La inflamación de la vejiga o cistitis es un trastorno muy común en la mujer y, dado que genera dolor y sensación de ardor, es uno de los problemas que afectan a la vida sexual.

Se trata de una infección bacteriana que se caracteriza por el deseo continuo de orinar, incluso cuando no hay suficiente líquido para expulsar. Otros síntomas son:

  • Flujo vaginal blanquecino, muchas veces de predominio matutino.
  • Dolor al orinar.
  • Picor en la zona.

¿Cómo solucionarlo?

  • Necesitarás tratamientos antibióticos prescritos por tu médico para combatir los microorganismos que causan la infección.
  • Es primordial mejorar los hábitos de alimentación e incrementar el consumo de líquidos.
  • También es beneficioso ingerir infusiones o jugos con propiedades diuréticas.
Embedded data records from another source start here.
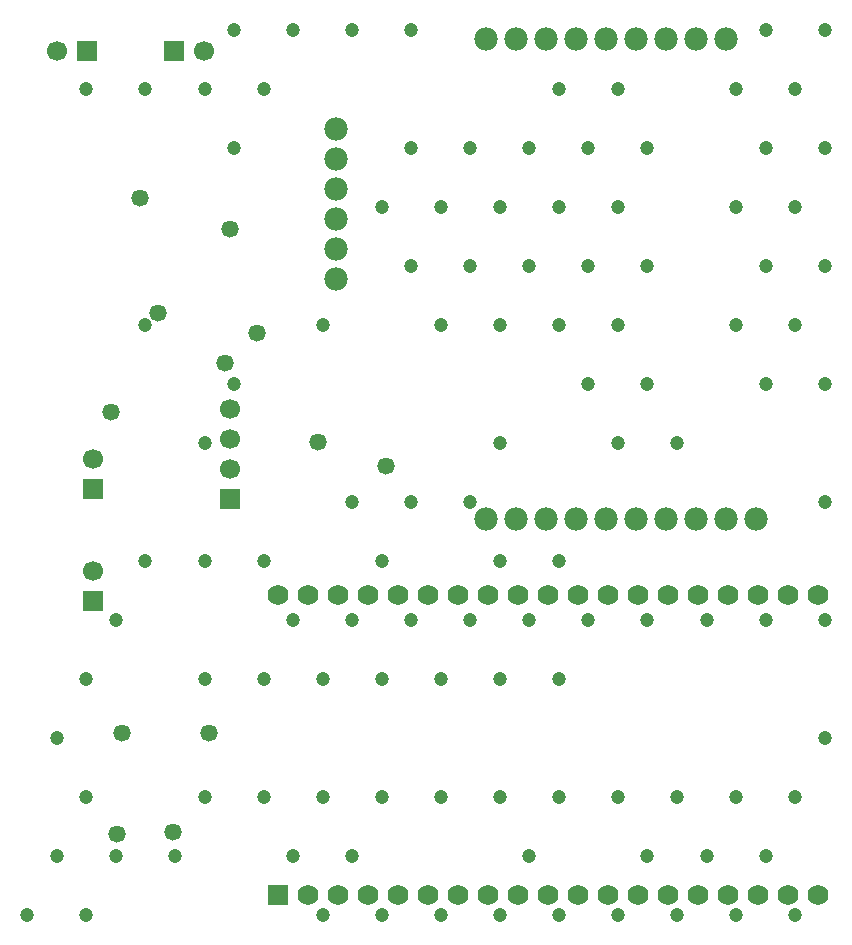
<source format=gbs>
G04*
G04 #@! TF.GenerationSoftware,Altium Limited,Altium Designer,19.0.15 (446)*
G04*
G04 Layer_Color=16711935*
%FSLAX42Y42*%
%MOMM*%
G71*
G01*
G75*
%ADD33R,1.70X1.70*%
%ADD34C,1.70*%
%ADD35R,1.70X1.70*%
%ADD36C,1.76*%
%ADD37R,1.76X1.76*%
%ADD38C,1.98*%
%ADD39C,1.20*%
%ADD40C,1.47*%
D33*
X837Y3835D02*
D03*
X838Y2883D02*
D03*
X1994Y3747D02*
D03*
D34*
X837Y4089D02*
D03*
X838Y3137D02*
D03*
X1778Y7540D02*
D03*
X533D02*
D03*
X1994Y4508D02*
D03*
Y4254D02*
D03*
Y4001D02*
D03*
D35*
X1524Y7540D02*
D03*
X787D02*
D03*
D36*
X6978Y2934D02*
D03*
X6724D02*
D03*
X6469D02*
D03*
X6215D02*
D03*
X5962D02*
D03*
X5708D02*
D03*
X5453D02*
D03*
X5199D02*
D03*
X4946D02*
D03*
X4692D02*
D03*
X4438D02*
D03*
X4183D02*
D03*
X3929D02*
D03*
X3676D02*
D03*
X3422D02*
D03*
X3167D02*
D03*
X2914D02*
D03*
X2659D02*
D03*
X2406D02*
D03*
X6724Y394D02*
D03*
X6469D02*
D03*
X6215D02*
D03*
X5962D02*
D03*
X5708D02*
D03*
X5453D02*
D03*
X5199D02*
D03*
X4946D02*
D03*
X4692D02*
D03*
X4438D02*
D03*
X4183D02*
D03*
X3929D02*
D03*
X3676D02*
D03*
X3422D02*
D03*
X3167D02*
D03*
X2914D02*
D03*
X6978D02*
D03*
X2659D02*
D03*
D37*
X2406D02*
D03*
D38*
X4166Y7645D02*
D03*
X4420D02*
D03*
X4674D02*
D03*
X4928D02*
D03*
X5182D02*
D03*
X5436D02*
D03*
X5690D02*
D03*
X5944D02*
D03*
X6198D02*
D03*
X6452Y3581D02*
D03*
X6198D02*
D03*
X5944D02*
D03*
X5690D02*
D03*
X5436D02*
D03*
X5182D02*
D03*
X4928D02*
D03*
X4674D02*
D03*
X4420D02*
D03*
X4166D02*
D03*
X2896Y5613D02*
D03*
Y5867D02*
D03*
Y6121D02*
D03*
Y6375D02*
D03*
Y6629D02*
D03*
Y6883D02*
D03*
D39*
X7030Y7723D02*
D03*
X6780Y7223D02*
D03*
X7030Y6723D02*
D03*
X6780Y6223D02*
D03*
X7030Y5723D02*
D03*
X6780Y5223D02*
D03*
X7030Y4723D02*
D03*
Y3723D02*
D03*
Y2723D02*
D03*
Y1723D02*
D03*
X6780Y1223D02*
D03*
Y223D02*
D03*
X6530Y7723D02*
D03*
X6280Y7223D02*
D03*
X6530Y6723D02*
D03*
X6280Y6223D02*
D03*
X6530Y5723D02*
D03*
X6280Y5223D02*
D03*
X6530Y4723D02*
D03*
Y2723D02*
D03*
X6280Y1223D02*
D03*
X6530Y723D02*
D03*
X6280Y223D02*
D03*
X5780Y4223D02*
D03*
X6030Y2723D02*
D03*
X5780Y1223D02*
D03*
X6030Y723D02*
D03*
X5780Y223D02*
D03*
X5280Y7223D02*
D03*
X5530Y6723D02*
D03*
X5280Y6223D02*
D03*
X5530Y5723D02*
D03*
X5280Y5223D02*
D03*
X5530Y4723D02*
D03*
X5280Y4223D02*
D03*
X5530Y2723D02*
D03*
X5280Y1223D02*
D03*
X5530Y723D02*
D03*
X5280Y223D02*
D03*
X4780Y7223D02*
D03*
X5030Y6723D02*
D03*
X4780Y6223D02*
D03*
X5030Y5723D02*
D03*
X4780Y5223D02*
D03*
X5030Y4723D02*
D03*
X4780Y3223D02*
D03*
X5030Y2723D02*
D03*
X4780Y2223D02*
D03*
Y1223D02*
D03*
Y223D02*
D03*
X4530Y6723D02*
D03*
X4280Y6223D02*
D03*
X4530Y5723D02*
D03*
X4280Y5223D02*
D03*
Y4223D02*
D03*
Y3223D02*
D03*
X4530Y2723D02*
D03*
X4280Y2223D02*
D03*
Y1223D02*
D03*
X4530Y723D02*
D03*
X4280Y223D02*
D03*
X4030Y6723D02*
D03*
X3780Y6223D02*
D03*
X4030Y5723D02*
D03*
X3780Y5223D02*
D03*
X4030Y3723D02*
D03*
Y2723D02*
D03*
X3780Y2223D02*
D03*
Y1223D02*
D03*
Y223D02*
D03*
X3530Y7723D02*
D03*
Y6723D02*
D03*
X3280Y6223D02*
D03*
X3530Y5723D02*
D03*
Y3723D02*
D03*
X3280Y3223D02*
D03*
X3530Y2723D02*
D03*
X3280Y2223D02*
D03*
Y1223D02*
D03*
Y223D02*
D03*
X3030Y7723D02*
D03*
X2780Y5223D02*
D03*
X3030Y3723D02*
D03*
Y2723D02*
D03*
X2780Y2223D02*
D03*
Y1223D02*
D03*
X3030Y723D02*
D03*
X2780Y223D02*
D03*
X2530Y7723D02*
D03*
X2280Y7223D02*
D03*
Y3223D02*
D03*
X2530Y2723D02*
D03*
X2280Y2223D02*
D03*
Y1223D02*
D03*
X2530Y723D02*
D03*
X2030Y7723D02*
D03*
X1780Y7223D02*
D03*
X2030Y6723D02*
D03*
Y4723D02*
D03*
X1780Y4223D02*
D03*
Y3223D02*
D03*
Y2223D02*
D03*
Y1223D02*
D03*
X1280Y7223D02*
D03*
Y5223D02*
D03*
Y3223D02*
D03*
X1530Y723D02*
D03*
X780Y7223D02*
D03*
X1030Y2723D02*
D03*
X780Y2223D02*
D03*
Y1223D02*
D03*
X1030Y723D02*
D03*
X780Y223D02*
D03*
X530Y1723D02*
D03*
Y723D02*
D03*
X280Y223D02*
D03*
D40*
X2223Y5156D02*
D03*
X991Y4483D02*
D03*
X1041Y914D02*
D03*
X1511Y927D02*
D03*
X1080Y1765D02*
D03*
X1816D02*
D03*
X1232Y6299D02*
D03*
X2743Y4229D02*
D03*
X3315Y4026D02*
D03*
X1956Y4902D02*
D03*
X1994Y6033D02*
D03*
X1382Y5321D02*
D03*
M02*

</source>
Es imprescindible tratar esta infección de manera correcta con la pauta que indique el médico, pues puede trasmitirse a la pareja y ocasionar complicaciones graves para ambos.

Conclusión

Como mujeres, debemos ser conscientes de todas estas condiciones y su papel en el desempeño sexual.En caso de padecer alguna, lo mejor es  buscar ayuda ginecológica antes de que se presenten otras complicaciones.